B.Weighing by Difference

1.Add the approximate amount of material to the bottle

2.Obtain the accurate mass of the container plus sample

3.Carefully discharge the sample from the weighing bottle into the apparatus (e.g. volumetric flask)

4.Obtain the accurate mass of the container less the sample transferred

7.Recording your results

To save yourself uncertainty and perhaps having to repeat work, record your results immediately you obtain them and in the proper place, not on an insubstantial scrap of paper.

1.6 g means somewhere between 1.55 g and 1.65 g . On the other hand, 1.6000 g means somewhere between 1.59995 g and 1.60005 g . For the convenience of other people and of yourself, if you mean 1.6000 g , then write 1.6000 g.

8.End points

Don't ask the teacher "Is this the end point ?"

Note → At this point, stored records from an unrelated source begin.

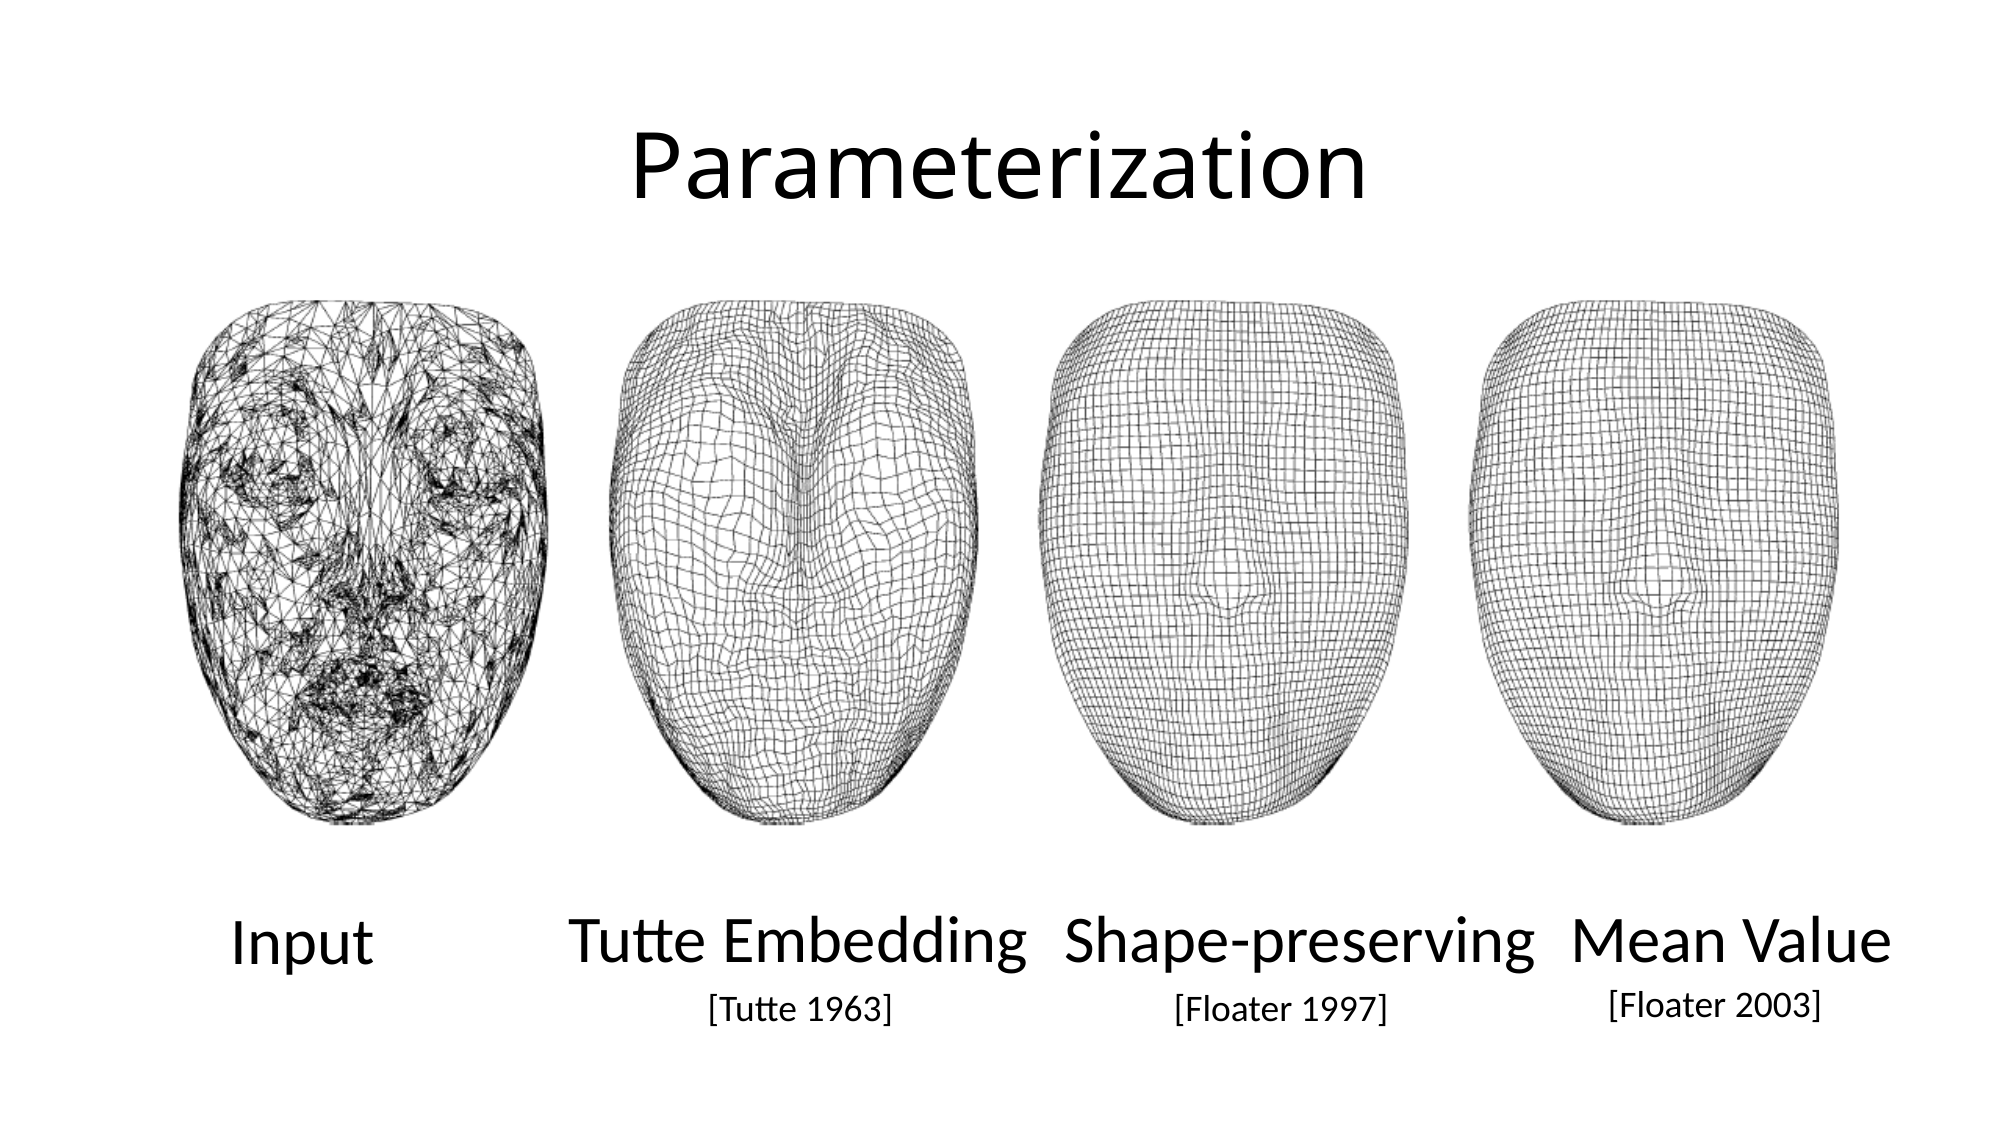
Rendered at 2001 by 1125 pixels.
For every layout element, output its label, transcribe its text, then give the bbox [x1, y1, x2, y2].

text_box Mean Value [1555, 888, 1908, 984]
title Parameterization [137, 59, 1863, 278]
text_box [Floater 2003] [1593, 972, 1838, 1032]
text_box Input [215, 890, 390, 985]
picture [173, 277, 1849, 836]
text_box [Tutte 1963] [692, 976, 909, 1037]
text_box Shape-preserving [1049, 888, 1552, 984]
text_box Tutte Embedding [554, 888, 1043, 984]
text_box [Floater 1997] [1159, 976, 1404, 1037]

The end point of a colorimetric indicator is a perceptible change and you yourself, if you watched your solution on addition of the last drop of titrant, are the most qualified person to judge if any change has taken place.

If you are uncertain, you can always record the burette reading temporarily and note the effect of adding further titrant. In any case, some end points are fugitive and although the correct colour change may have taken place, it may have reversed by the time you consult a second person.

Errors in Titrations

1.Non-coincidence of equivalent point and indicator end point.

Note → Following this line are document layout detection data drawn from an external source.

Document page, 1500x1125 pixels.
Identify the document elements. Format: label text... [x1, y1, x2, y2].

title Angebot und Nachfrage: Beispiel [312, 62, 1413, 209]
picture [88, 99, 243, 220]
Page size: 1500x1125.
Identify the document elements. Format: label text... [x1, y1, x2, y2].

2.Impurities present in the solutions.

3.Difficult to locate the end point, especially for weak acid and weak base.

4.Errors in measuring volumes, weighing, etc.

Equivalence point ______

______

End point ______

______

END OF SECTION EXERCISE

A student sets up the apparatus shown below for the titration of sodium hydroxide solution with a standard hydrochloric acid solution :

(a)What errors has be made in the set up ?

(b)Why is a conical flask used for titration, instead of an ordinary beaker ?

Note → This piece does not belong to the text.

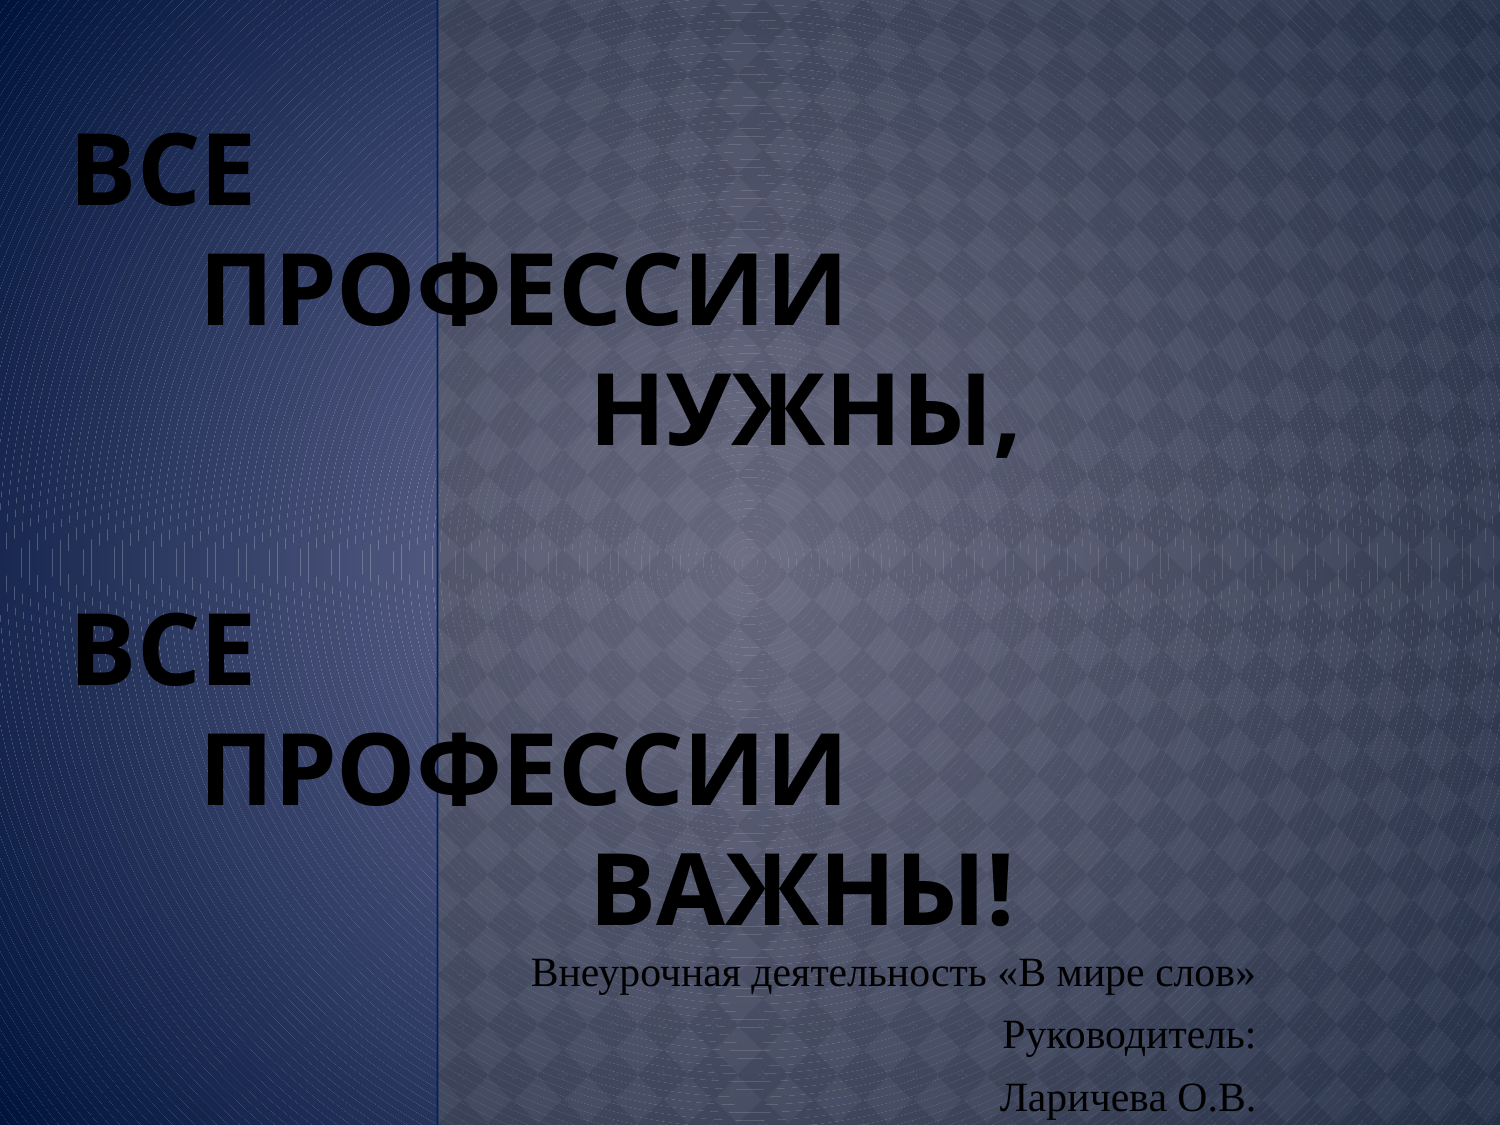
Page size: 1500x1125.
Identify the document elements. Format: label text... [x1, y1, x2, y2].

title Все профессии нужны, все профессии важны! [62, 699, 1413, 946]
subtitle Внеурочная деятельность «В мире слов» Руководитель: Ларичева О.В. [425, 944, 1265, 1125]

(c)The end point of the titration is reached when the solution in the conical flask turns slight pink. However, after standing this pink solution in air for a while, it turns colourless. Can you explain why ?

(d)After a titration some alkali has been left in a pipette without immediately rinsing it out with distilled water. The jet becomes blocked with some white solids after some time. What is this white solid and how would you get rid of it ?

SUGGESTED SOLUTION

(a)1.The burette is not set up vertically.

2.The jet of the burette is not filled with liquid.

3.The funnel should be removed to prevent an ‘air lock’ during titration.

4.The tip of the burette should be brought below the mouth of the conical flask to prevent splashing of un-neutralized droplets over the sides of the conical flask.

5.A white tile or paper can be placed under the conical flask

6.The burette should be filled with acid, and the conical flask filled with 25cm3 of hydroxide solution of unknown concentration ; because

-alkalis will absorb carbon dioxide from the air to form carbonates and these carbonates may block the jet of the burette.

-alkali attracts glass of the burette tap

Hence, aqueous NaOH should preferably not be put into the burette.

(b)In the course of titration, the solution inside the flask is swirled constantly for thorough mixing. The design of the conical flask prevents the spillage of solution during swirling.

(c)This is due to the absorption of carbon dioxide in air, which turns the solution slightly acidic. The pink colour of the solution therefore disappears.

(d)The solids are carbonates formed as a result of absorption of carbon dioxide in air by the remaining alkalis. They can be removed by soaking the tip of pipette in dilute nitric acid.